Directions for this task. Show every line of the material below that contains the string "afastada". Uppercase and lowercase letters count as different.

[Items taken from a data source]

---

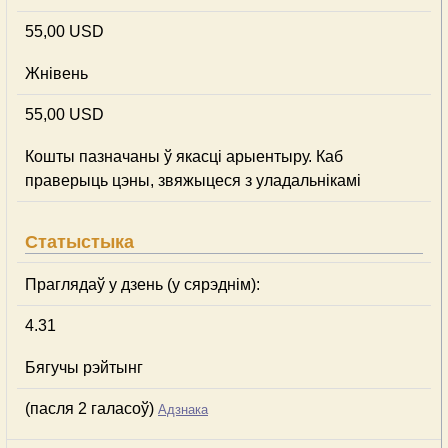
55,00 USD
Жнівень
55,00 USD
Кошты пазначаны ў якасці арыентыру. Каб
праверыць цэны, звяжыцеся з уладальнікамі
Статыстыка
Праглядаў у дзень (у сярэднім):
4.31
Бягучы рэйтынг
(пасля 2 галасоў)
Адзнака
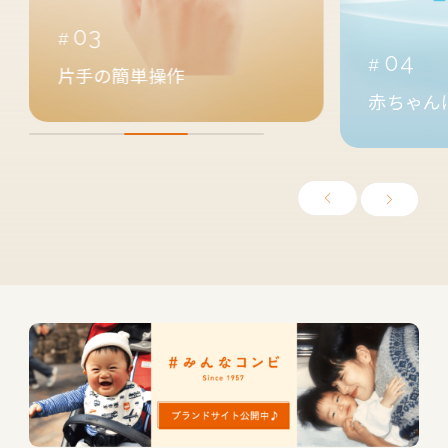
03
04
片手の簡単操作
赤ちゃん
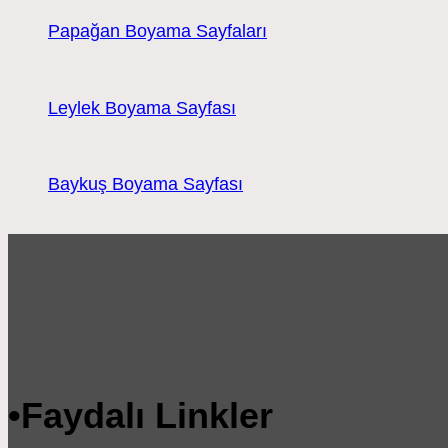
Papağan Boyama Sayfaları
Leylek Boyama Sayfası
Baykuş Boyama Sayfası
•
Faydalı Linkler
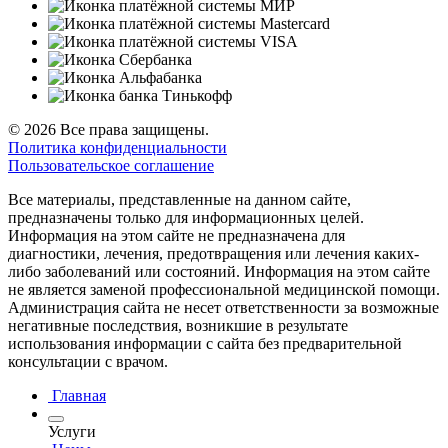
© 2026 Все права защищены.
Политика конфиденциальности
Пользовательское соглашение
Все материалы, представленные на данном сайте,
предназначены только для информационных целей.
Информация на этом сайте не предназначена для
диагностики, лечения, предотвращения или лечения каких-
либо заболеваний или состояний. Информация на этом сайте
не является заменой профессиональной медицинской помощи.
Администрация сайта не несет ответственности за возможные
негативные последствия, возникшие в результате
использования информации с сайта без предварительной
консультации с врачом.
Главная
Услуги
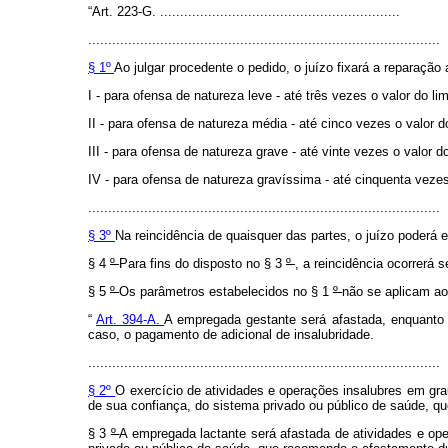
“Art. 223-G. ............................................................
........................................................................................
§ 1º
Ao julgar procedente o pedido, o juízo fixará a reparaç
I - para ofensa de natureza leve - até três vezes o valor do 
II - para ofensa de natureza média - até cinco vezes o valor 
III - para ofensa de natureza grave - até vinte vezes o valor
IV - para ofensa de natureza gravíssima - até cinquenta veze
........................................................................................
§ 3º
Na reincidência de quaisquer das partes, o juízo poderá e
§ 4
º
Para fins do disposto no § 3
º
, a reincidência ocorrerá 
§ 5
º
Os parâmetros estabelecidos no § 1
º
não se aplicam ao
“
Art. 394-A.
A empregada gestante será afastada, enquanto d
caso, o pagamento de adicional de insalubridade.
........................................................................................
§ 2º
O exercício de atividades e operações insalubres em gra
de sua confiança, do sistema privado ou público de saúde, qu
§ 3
º
A empregada lactante será afastada de atividades e op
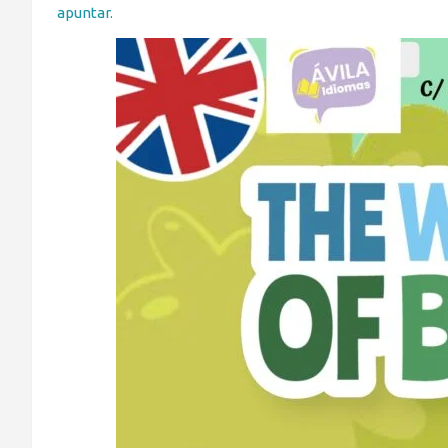
apuntar.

---

Response area.
A empregada gestante será afastada, enquanto d
A empregada lactante será afastada de atividades e op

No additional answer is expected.